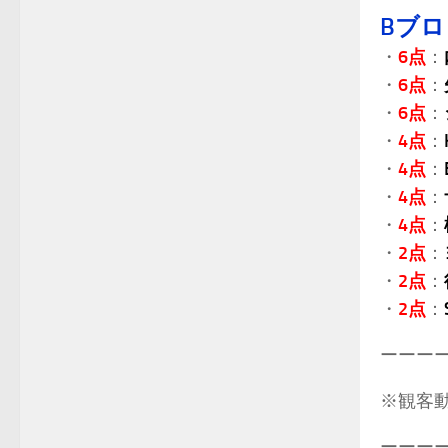
Bブ
・
6点
：
・
6点
：
・
6点
：
・
4点
：
・
4点
：
・
4点
：
・
4点
：
・
2点
：
・
2点
：
・
2点
：
ーーー
※観客動員
ーーー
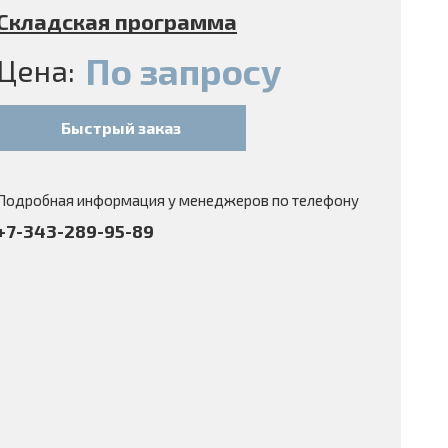
Складская программа
По запросу
Цена:
Быстрый заказ
Подробная информация у менеджеров по телефону
+7-343-289-95-89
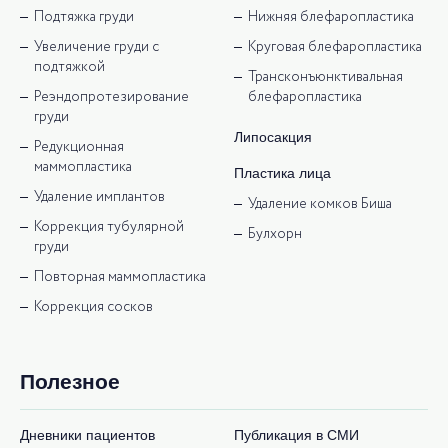
Подтяжка груди
Нижняя блефаропластика
Увеличение груди с
Круговая блефаропластика
подтяжкой
Трансконъюнктивальная
Реэндопротезирование
блефаропластика
груди
Липосакция
Редукционная
маммопластика
Пластика лица
Удаление имплантов
Удаление комков Биша
Коррекция тубулярной
Булхорн
груди
Повторная маммопластика
Коррекция сосков
Полезное
Дневники пациентов
Публикация в СМИ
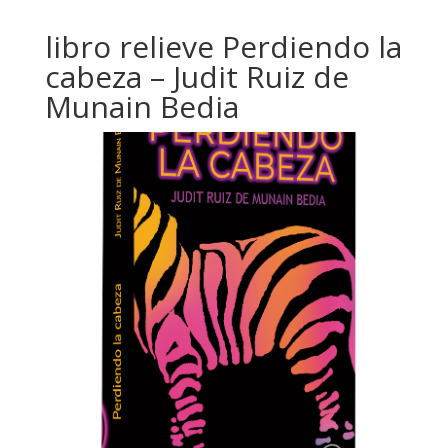
libro relieve Perdiendo la
cabeza – Judit Ruiz de
Munain Bedia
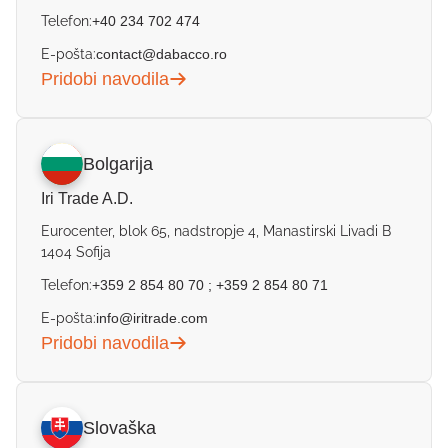
Telefon:
+40 234 702 474
E-pošta:
contact@dabacco.ro
Pridobi navodila
Bolgarija
Iri Trade A.D.
Eurocenter, blok 65, nadstropje 4, Manastirski Livadi B
1404 Sofija
Telefon:
+359 2 854 80 70
;
+359 2 854 80 71
E-pošta:
info@iritrade.com
Pridobi navodila
Slovaška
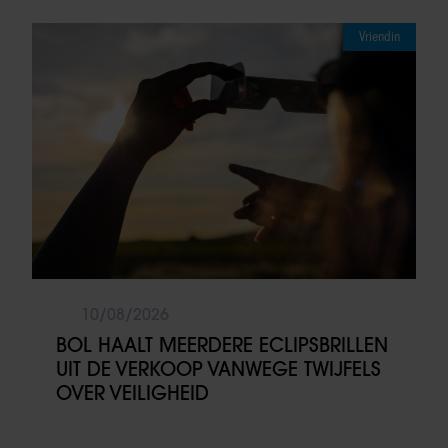
Vriendin
10/08/2026
BOL HAALT MEERDERE ECLIPSBRILLEN
UIT DE VERKOOP VANWEGE TWIJFELS
OVER VEILIGHEID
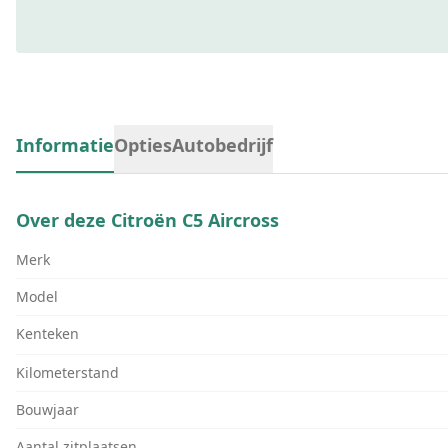
Informatie
Opties
Autobedrijf
Over deze
Citroën C5 Aircross
Merk
Model
Kenteken
Kilometerstand
Bouwjaar
Aantal zitplaatsen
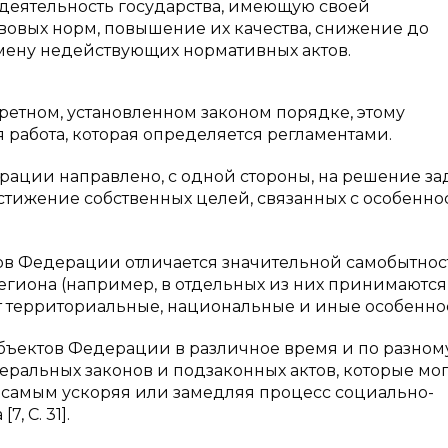
 деятельность государства, имеющую своей
овых норм, повышение их качества, снижение до
мену недействующих нормативных актов.
ретном, установленном законом порядке, этому
 работа, которая определяется регламентами.
ации направлено, с одной стороны, на решение зад
остижение собственных целей, связанных с особенн
тов Федерации отличается значительной самобытнос
региона (например, в отдельных из них принимаются
 территориальные, национальные и иные особеннос
ъектов Федерации в различное время и по разном
ральных законов и подзаконных актов, которые мог
 самым ускоряя или замедляя процесс социально-
, C. 31].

◆ ◆ ◆ ◆ ◆ ◆ ◆

Activity
Above are the entries; copy out every line among them that contains the word "груди".

Solution to this task
Подтяжка груди
Увеличение груди с
груди
груди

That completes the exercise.